Whether the lens is narrowly focused on the anticipation of what lies after this physical world, or broadened to contemplate spiritual and emotional solitude, the tone of Tatrallyay's poetry is craftily managed by provocative, insular soundscapes. The clever wordplay present in "Echoes", demonstrates the muscular integrity present in his many years of writing. The poem begins:
"The distilled soul's silent song
yearns to break out, to penetrate
the evening's thickening mist..."
Visually and verbally, the pulling sounds of "distilled" "evening" and "thickening", contrasted, ironically, to the strong "i" in "silent", propels the movement of the poem backward and forward, creating an immeasurable capacity to the poem's shape. The poem calls upon the title of Tatrallyay's manuscript, "Cello's Tears" in the last stanza of the poem:
"Oh, these echoes reverberate
sonorously, like cello's tears
streaming among silhouettes..."
In their confessional tone, Tatrallyay's poems transform into philosophical meditations on the human condition. His poems seem emotional ramifications to a soul deeply altered by the world him. They are observant, finely-tuned recordings of thought.
Tatrallay experienced early publishing credits, but took time off from his poetry to work in government, environmental entrepreneurship and to focus on family and athletics – he was an épeé fencer in the 1976 Olympic Games in Montreal. Now, retired, and a grandfather, Tatrallyay has returned to his creative work, and "Cello's Tears", with a reinvigorating zest, redefining the boundaries of what it means to be an emerging poet in the contemporary world. Poets like Tatrallay prove there is always room to welcome and learn from well-trained, highly-educated, patient writers who have kept their great work secret, and whose work, thankfully, has shouted that it is time to be read.

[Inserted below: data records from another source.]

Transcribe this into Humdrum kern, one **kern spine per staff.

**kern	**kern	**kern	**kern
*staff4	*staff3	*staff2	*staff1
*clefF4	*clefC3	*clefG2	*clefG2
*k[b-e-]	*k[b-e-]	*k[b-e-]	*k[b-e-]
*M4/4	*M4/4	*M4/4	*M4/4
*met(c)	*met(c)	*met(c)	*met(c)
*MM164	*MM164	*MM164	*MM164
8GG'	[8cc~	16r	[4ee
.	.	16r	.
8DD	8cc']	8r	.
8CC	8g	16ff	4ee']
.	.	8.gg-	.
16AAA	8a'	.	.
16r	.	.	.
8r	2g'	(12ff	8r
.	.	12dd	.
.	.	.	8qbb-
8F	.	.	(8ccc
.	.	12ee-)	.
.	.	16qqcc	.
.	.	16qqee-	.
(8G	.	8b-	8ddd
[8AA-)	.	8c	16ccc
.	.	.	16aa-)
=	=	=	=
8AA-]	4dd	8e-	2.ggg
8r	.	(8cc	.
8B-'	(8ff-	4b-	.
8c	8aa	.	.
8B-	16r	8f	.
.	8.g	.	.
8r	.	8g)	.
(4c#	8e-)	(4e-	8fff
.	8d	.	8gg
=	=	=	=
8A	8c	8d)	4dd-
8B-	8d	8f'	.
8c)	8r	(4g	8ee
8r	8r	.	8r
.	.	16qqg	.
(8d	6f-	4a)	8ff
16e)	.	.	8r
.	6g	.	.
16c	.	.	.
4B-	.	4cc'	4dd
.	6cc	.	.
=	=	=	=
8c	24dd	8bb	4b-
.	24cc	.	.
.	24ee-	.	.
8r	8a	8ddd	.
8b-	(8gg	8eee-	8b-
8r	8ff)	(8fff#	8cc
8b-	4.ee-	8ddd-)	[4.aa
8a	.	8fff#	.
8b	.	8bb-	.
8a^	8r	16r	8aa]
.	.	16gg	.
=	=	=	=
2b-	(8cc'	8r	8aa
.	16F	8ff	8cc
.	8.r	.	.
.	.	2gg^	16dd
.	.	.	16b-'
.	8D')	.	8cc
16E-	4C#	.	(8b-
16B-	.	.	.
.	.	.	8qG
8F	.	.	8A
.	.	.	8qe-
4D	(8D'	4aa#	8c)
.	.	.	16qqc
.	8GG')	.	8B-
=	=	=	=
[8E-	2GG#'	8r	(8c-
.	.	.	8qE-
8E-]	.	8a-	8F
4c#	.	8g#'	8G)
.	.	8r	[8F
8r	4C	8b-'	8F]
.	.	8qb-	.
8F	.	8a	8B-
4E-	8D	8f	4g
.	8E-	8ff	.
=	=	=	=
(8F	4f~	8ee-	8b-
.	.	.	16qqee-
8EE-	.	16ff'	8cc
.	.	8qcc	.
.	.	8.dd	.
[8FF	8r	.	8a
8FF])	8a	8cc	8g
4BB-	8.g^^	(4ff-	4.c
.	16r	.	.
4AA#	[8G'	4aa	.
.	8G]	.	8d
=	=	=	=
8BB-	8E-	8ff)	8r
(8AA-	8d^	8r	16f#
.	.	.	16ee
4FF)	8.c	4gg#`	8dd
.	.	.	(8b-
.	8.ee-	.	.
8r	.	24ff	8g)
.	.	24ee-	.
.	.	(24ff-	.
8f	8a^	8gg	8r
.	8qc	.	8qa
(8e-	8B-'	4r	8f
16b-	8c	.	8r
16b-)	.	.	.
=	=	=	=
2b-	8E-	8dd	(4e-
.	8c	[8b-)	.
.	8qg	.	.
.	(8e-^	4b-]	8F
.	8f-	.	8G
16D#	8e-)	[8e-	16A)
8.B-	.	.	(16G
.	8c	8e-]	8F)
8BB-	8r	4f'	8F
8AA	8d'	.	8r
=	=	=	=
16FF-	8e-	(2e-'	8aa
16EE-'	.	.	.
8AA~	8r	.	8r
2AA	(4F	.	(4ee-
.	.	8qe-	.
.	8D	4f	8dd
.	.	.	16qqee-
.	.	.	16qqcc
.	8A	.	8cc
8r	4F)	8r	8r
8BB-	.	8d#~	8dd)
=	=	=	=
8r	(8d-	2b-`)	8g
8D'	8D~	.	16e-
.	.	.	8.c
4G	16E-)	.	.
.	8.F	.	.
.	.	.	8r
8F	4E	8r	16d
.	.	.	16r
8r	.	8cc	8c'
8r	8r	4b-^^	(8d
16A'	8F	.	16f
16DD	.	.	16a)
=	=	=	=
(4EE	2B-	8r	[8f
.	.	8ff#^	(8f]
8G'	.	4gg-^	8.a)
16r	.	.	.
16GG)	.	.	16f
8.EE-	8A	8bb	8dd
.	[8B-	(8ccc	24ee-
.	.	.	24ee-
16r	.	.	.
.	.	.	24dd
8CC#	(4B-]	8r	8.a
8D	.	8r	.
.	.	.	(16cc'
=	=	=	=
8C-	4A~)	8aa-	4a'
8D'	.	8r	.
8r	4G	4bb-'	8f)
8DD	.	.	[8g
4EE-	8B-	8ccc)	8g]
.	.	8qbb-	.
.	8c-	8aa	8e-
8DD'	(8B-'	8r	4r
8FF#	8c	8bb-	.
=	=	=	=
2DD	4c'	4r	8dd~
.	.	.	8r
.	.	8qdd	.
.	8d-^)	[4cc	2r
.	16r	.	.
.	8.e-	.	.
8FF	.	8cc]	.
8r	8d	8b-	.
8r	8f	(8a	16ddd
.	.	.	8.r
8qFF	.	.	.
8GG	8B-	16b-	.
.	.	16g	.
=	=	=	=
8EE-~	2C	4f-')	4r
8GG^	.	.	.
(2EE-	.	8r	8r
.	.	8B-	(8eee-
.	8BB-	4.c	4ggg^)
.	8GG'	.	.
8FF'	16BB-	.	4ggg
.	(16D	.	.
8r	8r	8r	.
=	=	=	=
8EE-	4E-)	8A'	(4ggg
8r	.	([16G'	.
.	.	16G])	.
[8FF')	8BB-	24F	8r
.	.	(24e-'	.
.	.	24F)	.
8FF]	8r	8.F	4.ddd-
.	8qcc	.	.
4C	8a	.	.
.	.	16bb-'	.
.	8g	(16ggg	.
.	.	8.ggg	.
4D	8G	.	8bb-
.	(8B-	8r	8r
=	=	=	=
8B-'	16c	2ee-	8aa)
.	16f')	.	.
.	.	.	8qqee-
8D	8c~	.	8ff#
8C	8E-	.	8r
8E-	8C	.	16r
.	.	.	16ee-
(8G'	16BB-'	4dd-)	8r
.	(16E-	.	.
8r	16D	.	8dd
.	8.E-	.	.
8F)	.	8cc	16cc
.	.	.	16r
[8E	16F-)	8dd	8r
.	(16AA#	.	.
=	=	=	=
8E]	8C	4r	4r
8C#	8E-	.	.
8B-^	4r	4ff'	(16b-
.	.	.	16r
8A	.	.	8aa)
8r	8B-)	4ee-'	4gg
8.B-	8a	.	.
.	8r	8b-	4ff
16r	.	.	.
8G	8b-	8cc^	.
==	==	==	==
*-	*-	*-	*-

Whatever this summer brings you, I hope you spend some time getting to know Genevieve Betts, Wesley Rothman, Duy Doan, and Geza Tatrallyay. And then, because you can, I hope you write your own villanelle or pantoum, or verse, or even a line scribbled down on a napkin or texted to yourself on your phone's notepad. There's no reason not to! This summer, take a deeper listen to the world around.